▶ _DATA EXTRACTS_:
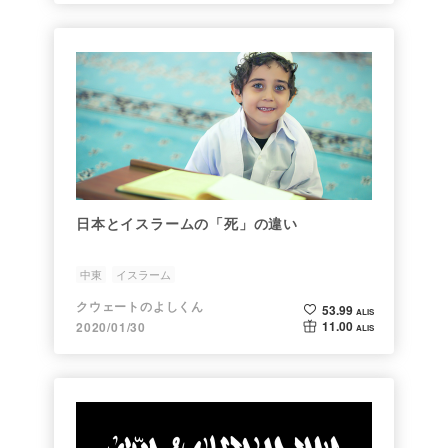
日本とイスラームの「死」の違い
中東
イスラーム
クウェートのよしくん
53.99
ALIS
11.00
2020/01/30
ALIS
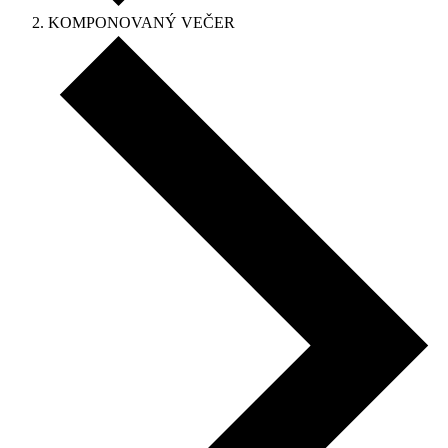
KOMPONOVANÝ VEČER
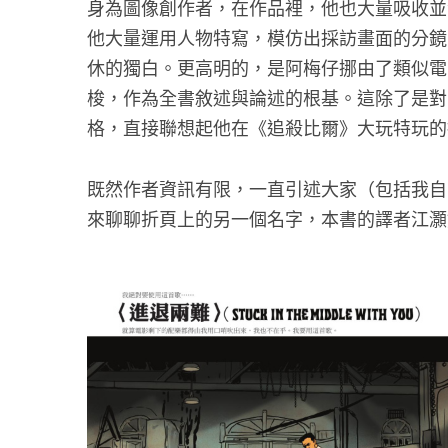
身為圖像創作者，在作品裡，他也大量吸收並
他大量運用人物特寫，模仿出採訪畫面的分鏡
休的獨白。更高明的，是阿梅仔挪由了類似電
梭，作為全書敘述與論述的根基。這除了是對
格，直接聯想起他在《追殺比爾》大玩特玩的
既然作者資訊有限，一直引述大家（包括我自
來聊聊折頁上的另一個名字，本書的譯者江灝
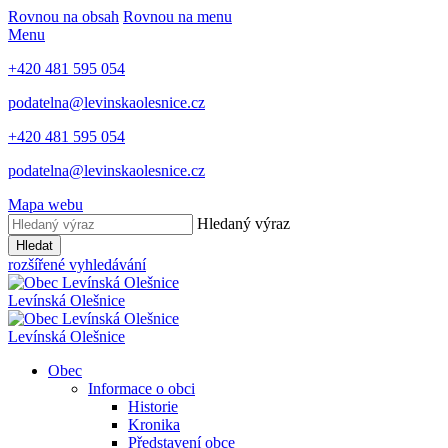
Rovnou na obsah
Rovnou na menu
Menu
+420 481 595 054
podatelna@levinskaolesnice.cz
+420 481 595 054
podatelna@levinskaolesnice.cz
Mapa webu
Hledaný výraz
Hledat
rozšířené vyhledávání
Levínská Olešnice
Levínská Olešnice
Obec
Informace o obci
Historie
Kronika
Představení obce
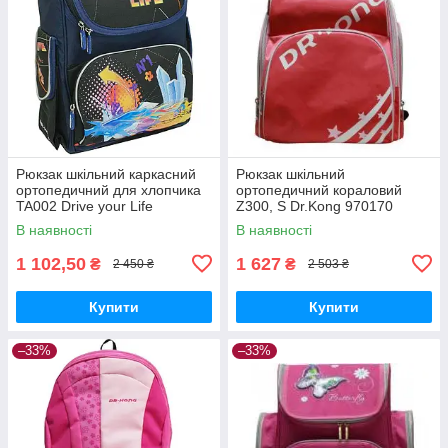
Рюкзак шкільний каркасний
Рюкзак шкільний
ортопедичний для хлопчика
ортопедичний кораловий
TA002 Drive your Life
Z300, S Dr.Kong 970170
35,5*26*13 Dr.Kong 972001
В наявності
В наявності
1 102,50
1 627
₴
₴
2 450 ₴
2 503 ₴
Купити
Купити
–33%
–33%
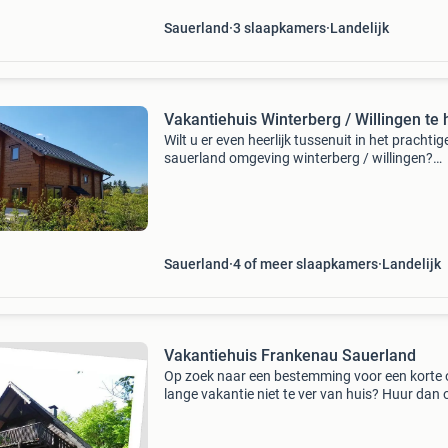
Sauerland
3 slaapkamers
Landelijk
Vakantiehuis Winterberg / Willingen te 
Wilt u er even heerlijk tussenuit in het prachtig
sauerland omgeving winterberg / willingen?
Sauerlandbookings is al meer dan 10 jaar
gespecialiseerd in de verhuur van sfeervolle
vakantiehuizen en ap
Sauerland
4 of meer slaapkamers
Landelijk
Vakantiehuis Frankenau Sauerland
Op zoek naar een bestemming voor een korte 
lange vakantie niet te ver van huis? Huur dan 
persoons vakantiehuis, gelegen in een prachti
omgeving aan de rand van het nationaalpark "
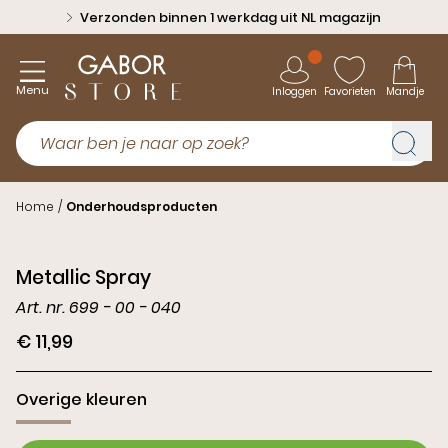
Verzonden binnen 1 werkdag uit NL magazijn
Menu
Inloggen
Favorieten
Mandje
Home
/
Onderhoudsproducten
Metallic Spray
Art. nr. 699 - 00 - 040
€ 11,99
Overige kleuren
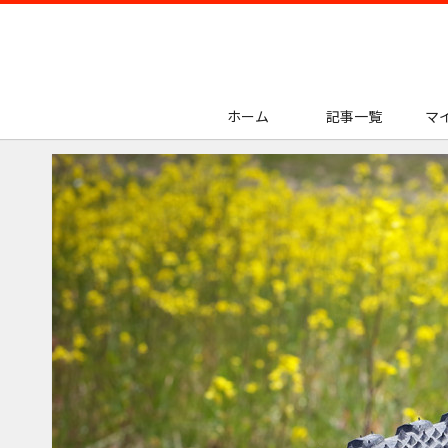
ホーム
記事一覧
マ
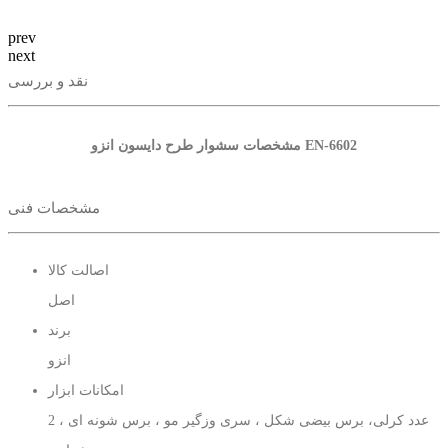
prev
next
نقد و بررسی
مشخصات سشوار طرح دایسون انزو EN-6602
مشخصات فنی
اصالت کالا
اصل
برند
انزو
امکانات ابزار
2 عدد کرلی، برس بیضی شکل ، سری وزگیر مو ، برس شونه ای ،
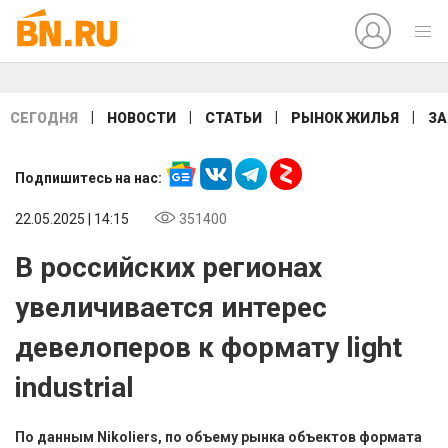
|
|
|
|
СЕГОДНЯ
НОВОСТИ
СТАТЬИ
РЫНОК ЖИЛЬЯ
ЗА
Подпишитесь на нас:
22.05.2025 | 14:15
351400
В российских регионах
увеличивается интерес
девелоперов к формату light
industrial
По данным Nikoliers, по объему рынка объектов формата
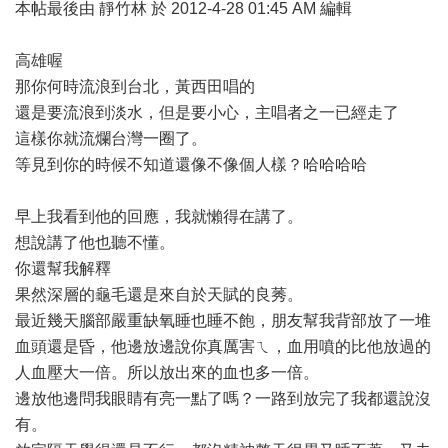
本帖最後由 靜竹林 於 2012-4-28 01:45 AM 編輯
高雄喔
那你何時流浪到台北，黃西田唱的
還是要流浪到淡水，但是要小心，主唱者之一已經走了
這樣你就流爛台灣一圈了。
等見到你的時候不知道還像不像個人樣？哈哈哈哈
早上我看到他的回應，我就懶得在講了。
想說講了他也聽不懂。
你還幫我解釋
果然深層的龜毛還是來自於天賦的良莠。
最近幾天腦部嚴重缺氧睡也睡不飽，朋友幫我背部放了一堆
血頭還是昏，他邊放邊說你真厲害ㄟ，血用噴的比他放過的
人血壓大一倍。所以放出來的血也多一倍。
邊放他邊問我眼睛有亮一點了嗎？一路到放完了我都還說沒
有。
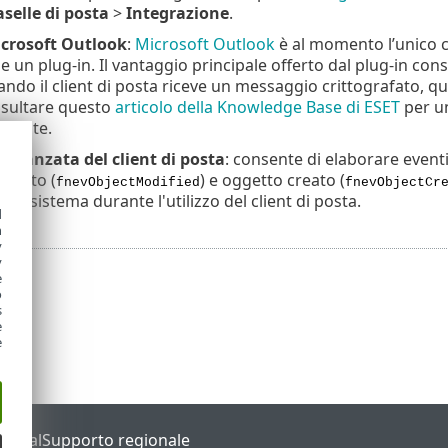
selle di posta
>
Integrazione
.
icrosoft Outlook
:
Microsoft Outlook
è al momento l’unico c
 un plug-in. Il vantaggio principale offerto dal plug-in con
ando il client di posta riceve un messaggio crittografato, q
nsultare questo
articolo della Knowledge Base di ESET
per un
ortate.
 avanzata del client di posta
: consente di elaborare event
icato (
) e oggetto creato (
fnevObjectModified
fnevObjectCr
del sistema durante l'utilizzo del client di posta.
d
h
y
y
e
o
s
e
e
Portal
Supporto regionale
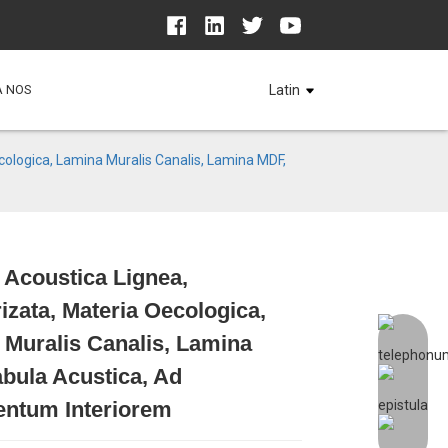
A NOS
Latin
cologica, Lamina Muralis Canalis, Lamina MDF,
 Acoustica Lignea,
izata, Materia Oecologica,
Loading...
Loading...
Loading...
Loading...
Muralis Canalis, Lamina
bula Acustica, Ad
ntum Interiorem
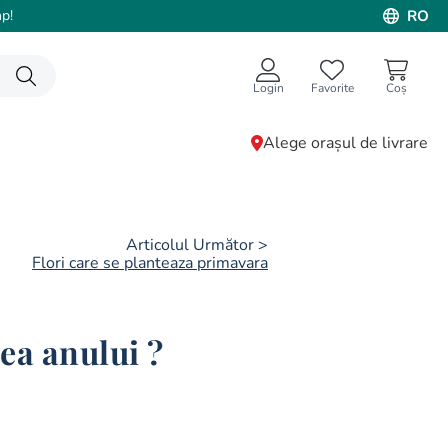
p!
RO
Login
Favorite
Alege orașul de livrare
Articolul Următor >
Flori care se planteaza primavara
rea anului ?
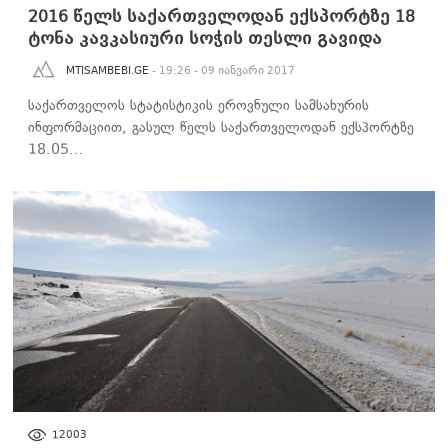
2016 წელს საქართველოდან ექსპორტზე 18
ტონა კავკასიური სოჭის თესლი გავიდა
MTISAMBEBI.GE
- 19:26 - 09 იანვარი 2017
საქართველოს სტატისტიკის ეროვნული სამსახურის
ინფორმაციით, გასულ წელს საქართველოდან ექსპორტზე
18.05…
ᲡᲐᲖᲝᲒᲐᲓᲝᲔᲑᲐ
12003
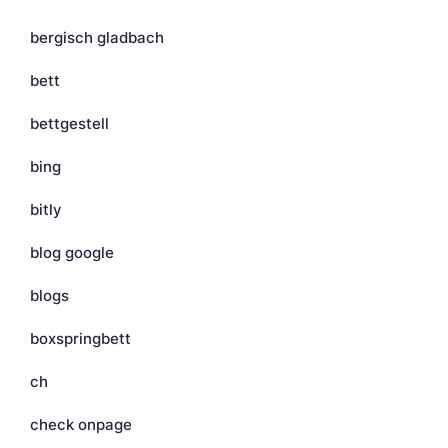
bergisch gladbach
bett
bettgestell
bing
bitly
blog google
blogs
boxspringbett
ch
check onpage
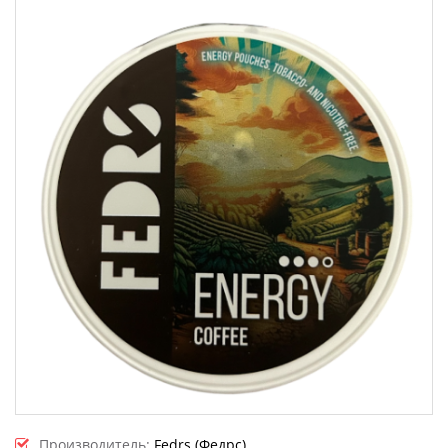
Производитель:
Fedrs (Федрс)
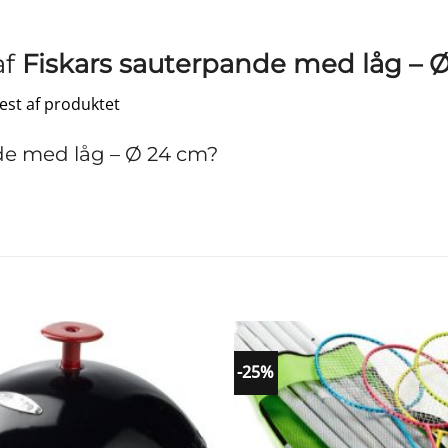
af
Fiskars sauterpande med låg – 
test af produktet
de med låg – Ø 24 cm?
-25%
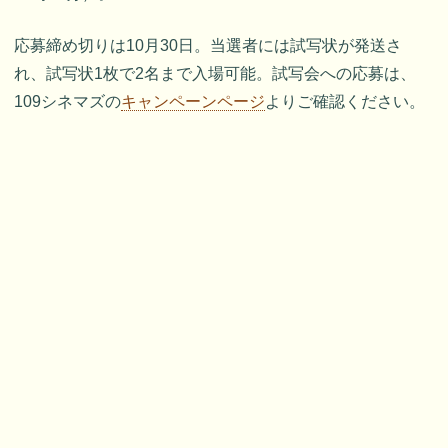
応募締め切りは10月30日。当選者には試写状が発送さ
れ、試写状1枚で2名まで入場可能。試写会への応募は、
109シネマズの
キャンペーンページ
よりご確認ください。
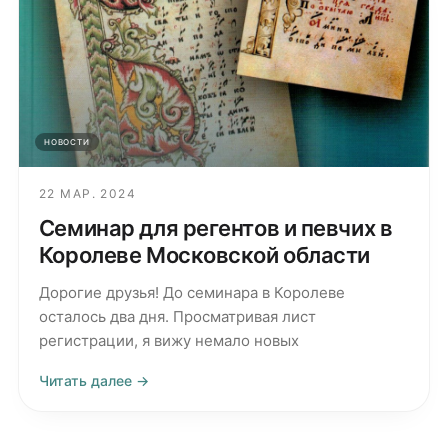
НОВОСТИ
22 МАР. 2024
Семинар для регентов и певчих в
Королеве Московской области
Дорогие друзья! До семинара в Королеве
осталось два дня. Просматривая лист
регистрации, я вижу немало новых
Читать далее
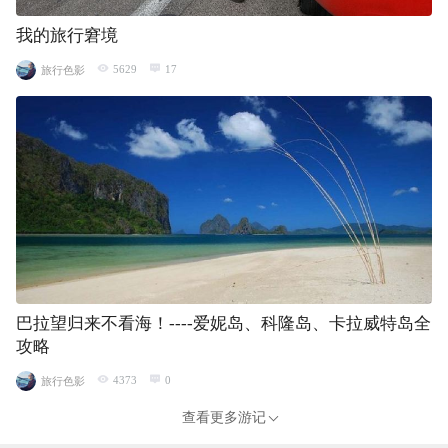
我的旅行窘境
5629
17
旅行色影
巴拉望归来不看海！----爱妮岛、科隆岛、卡拉威特岛全
攻略
4373
0
旅行色影
查看更多游记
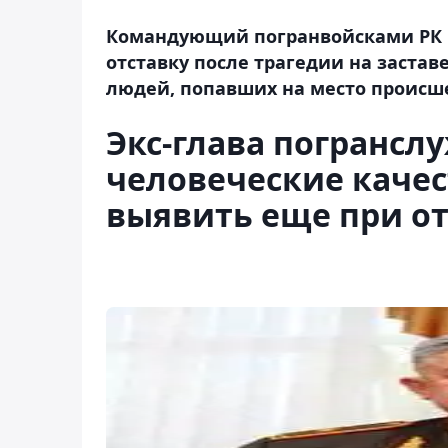
Командующий погранвойсками РК 
отставку после трагедии на застав
людей, попавших на место происш
Экс-глава погранслу
человеческие каче
выявить еще при от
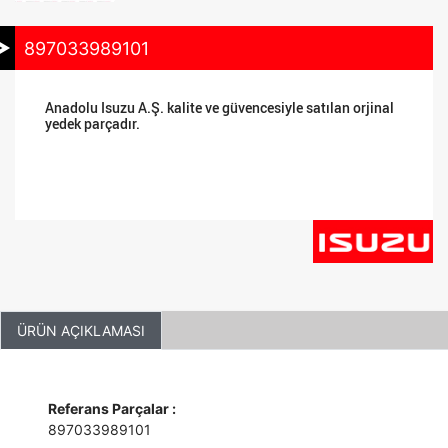
897033989101
Anadolu Isuzu A.Ş. kalite ve güvencesiyle satılan orjinal
yedek parçadır.
ÜRÜN AÇIKLAMASI
Referans Parçalar :
897033989101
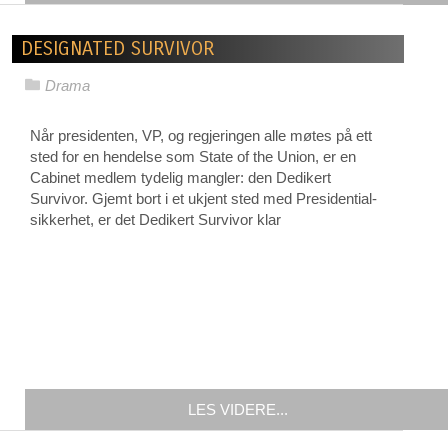
DESIGNATED SURVIVOR
Drama
Når presidenten, VP, og regjeringen alle møtes på ett
sted for en hendelse som State of the Union, er en
Cabinet medlem tydelig mangler: den Dedikert
Survivor. Gjemt bort i et ukjent sted med Presidential-
sikkerhet, er det Dedikert Survivor klar
LES VIDERE...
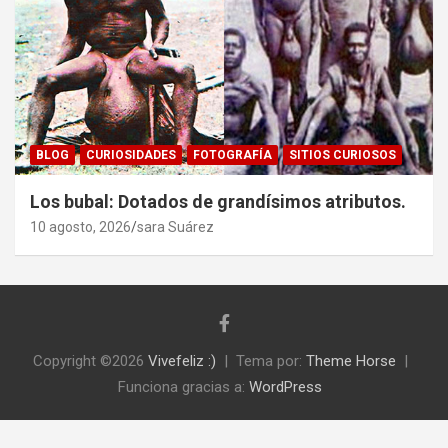
BLOG
CURIOSIDADES
FOTOGRAFÍA
SITIOS CURIOSOS
Los bubal: Dotados de grandísimos atributos.
10 agosto, 2026
sara Suárez
Copyright ©2026
Vivefeliz :)
Tema por:
Theme Horse
Funciona gracias a:
WordPress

▶ _EXERCISE OBJECTIVE_:
Taking the material above, give again exactly the lines from the one holding "れ、試写状1枚で2名まで入場可能。試写会への応募は、" through the one holding "Når presidenten, VP, og", with both ends and without pictures.

▶ _YOUR RESPONSE_:
れ、試写状1枚で2名まで入場可能。試写会への応募は、
109シネマズの
キャンペーンページ
よりご確認ください。
НОВОСТИ
22 МАР. 2024
Семинар для регентов и певчих в
Королеве Московской области
Дорогие друзья! До семинара в Королеве
осталось два дня. Просматривая лист
регистрации, я вижу немало новых
Читать далее
我的旅行窘境
5629
17
旅行色影
巴拉望归来不看海！----爱妮岛、科隆岛、卡拉威特岛全
攻略
4373
0
旅行色影
查看更多游记
Командующий погранвойсками РК 
отставку после трагедии на застав
людей, попавших на место происш
Экс-глава погранслу
человеческие каче
выявить еще при от
897033989101
Anadolu Isuzu A.Ş. kalite ve güvencesiyle satılan orjinal
yedek parçadır.
ÜRÜN AÇIKLAMASI
Referans Parçalar :
897033989101
DESIGNATED SURVIVOR
Drama
Når presidenten, VP, og regjeringen alle møtes på ett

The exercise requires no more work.